B. Community Engagement(s)
Research interaction in the community including workshops, seminars, competitions, etc.

Publications

  1. C. Cheh, U. Thakore, A. Fawaz, B. Chen, W. G. Temple, and W. H. Sanders, “Data-Driven Model-Based Detection of Malicious Insiders via Physical Access Logs” (Extended paper), to appear in ACM Transactions on Modeling and Computer Simulation.
  2. Hoang Hai Nguyen, Kartik Palani, and David M. Nicol, "Extensions of Network Reliability Analysis", 49th IEEE/IFIP International Conference on Dependable Systems and Networks (DSN 2019), Portland, OR, June 24-27, 2019, to appear.

C. Educational Advances
Impact to courses or curriculum at your school or elsewhere that indicates an increased training or rigor in security research.

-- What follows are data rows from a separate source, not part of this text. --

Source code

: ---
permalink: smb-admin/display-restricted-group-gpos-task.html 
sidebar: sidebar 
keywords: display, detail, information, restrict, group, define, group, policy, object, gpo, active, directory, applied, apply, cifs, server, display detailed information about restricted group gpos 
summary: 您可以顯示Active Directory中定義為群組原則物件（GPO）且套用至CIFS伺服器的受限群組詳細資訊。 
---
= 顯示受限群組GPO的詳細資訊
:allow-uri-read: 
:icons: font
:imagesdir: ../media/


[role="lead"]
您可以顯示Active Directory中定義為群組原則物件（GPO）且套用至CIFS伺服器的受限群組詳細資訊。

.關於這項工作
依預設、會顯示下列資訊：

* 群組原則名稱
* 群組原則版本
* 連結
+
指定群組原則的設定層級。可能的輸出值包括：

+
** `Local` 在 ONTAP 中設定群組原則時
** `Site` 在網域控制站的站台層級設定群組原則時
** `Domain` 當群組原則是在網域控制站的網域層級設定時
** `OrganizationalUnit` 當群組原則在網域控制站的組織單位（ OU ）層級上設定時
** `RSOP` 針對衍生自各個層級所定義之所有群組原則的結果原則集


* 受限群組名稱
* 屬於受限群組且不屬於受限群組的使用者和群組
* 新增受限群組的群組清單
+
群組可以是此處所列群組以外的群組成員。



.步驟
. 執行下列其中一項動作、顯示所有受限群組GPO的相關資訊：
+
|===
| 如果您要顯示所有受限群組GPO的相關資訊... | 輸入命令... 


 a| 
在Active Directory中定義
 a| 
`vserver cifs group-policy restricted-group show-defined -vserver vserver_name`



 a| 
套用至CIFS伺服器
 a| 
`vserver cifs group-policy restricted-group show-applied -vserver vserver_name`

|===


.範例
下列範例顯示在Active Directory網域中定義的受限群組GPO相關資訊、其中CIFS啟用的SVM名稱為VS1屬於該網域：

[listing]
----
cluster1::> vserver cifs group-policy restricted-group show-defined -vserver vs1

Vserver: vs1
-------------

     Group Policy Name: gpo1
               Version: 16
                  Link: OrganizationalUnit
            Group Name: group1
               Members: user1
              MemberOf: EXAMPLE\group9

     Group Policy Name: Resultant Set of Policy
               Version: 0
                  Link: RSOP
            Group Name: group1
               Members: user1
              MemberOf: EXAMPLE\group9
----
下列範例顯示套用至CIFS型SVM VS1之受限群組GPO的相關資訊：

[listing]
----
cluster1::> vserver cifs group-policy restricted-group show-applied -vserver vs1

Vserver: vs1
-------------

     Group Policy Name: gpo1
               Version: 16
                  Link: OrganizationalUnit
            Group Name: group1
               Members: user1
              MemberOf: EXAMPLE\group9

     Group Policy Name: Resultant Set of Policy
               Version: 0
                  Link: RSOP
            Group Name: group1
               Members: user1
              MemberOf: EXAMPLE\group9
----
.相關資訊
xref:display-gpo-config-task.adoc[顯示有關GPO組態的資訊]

  • PI Mitra is designing and teaching a brand new course called Principles of Safe Autonomy. The course takes a deep dive into the seminal topics in object recognition, learning, localization, decision making, path planning, control, and safety verification. Around 25 students from ECE and CS are currently enrolled in this senior and graduate course. The course team has designed 6 New programming assignments involving topics such as lane detection, road-sign recognition with deep neural networks, localization with particle filters, decision making with reinforcement learning, path planning with rapidly expanding random trees, and safety verification using simulation-driven proofs. The students use a high-fidelity, commercial-grade vehicle simulator (Righthook) for testing their programming assignments. The university has recently acquired a electric GolfCart with LIDARS and cameras as a research platform and this platform will be made availebel to the students for their project. Galois Inc. has kindly agreed to sponsor prizes for student projects. Find out more about the safe autonomy course at https://publish.illinois.edu/safe-autonomy/

 

  • Kevin Jin and Gady Agam are leading the effort of creating a new CS Master of Cyber Security program in at IIT. The program has been approved by the university, which will serve as one more platform to disseminate the educational and research outcomes of our Science of Security projects.
     
  • Kevin Jin and Chen Chen (Argonne National Lab) submitted a tutorial titled "Electric Power System Resilience" to the 2019 IEEE International Conference on Communications, Control, and Computing Technologies for Smart Grids (SmartGridComm)
     
  • We received an NSF student travel grant award to support 5 US-based students ($1000 per student) to attend the ACM SIGSIM-PADS conference held in Chicago, June 2019.
     
  • Matthew Caesar is in the process of creating a new class on Internet of Things. The class will contain extensive coverage of security in this important domain. The class is slated for public release this fall on Coursera’s Massive Online Open Course (MOOC) platform. The course will be open for enrollment by anyone, even people not attending the University of Illinois.
     
  • Matthew Caesar also continues to refine his Networking Laboratory class, targeting release for Spring 2020. He has developed a new set of Cybersecurity lectures for his class, covering important topics, and educating students how to improve security of common networking deployments.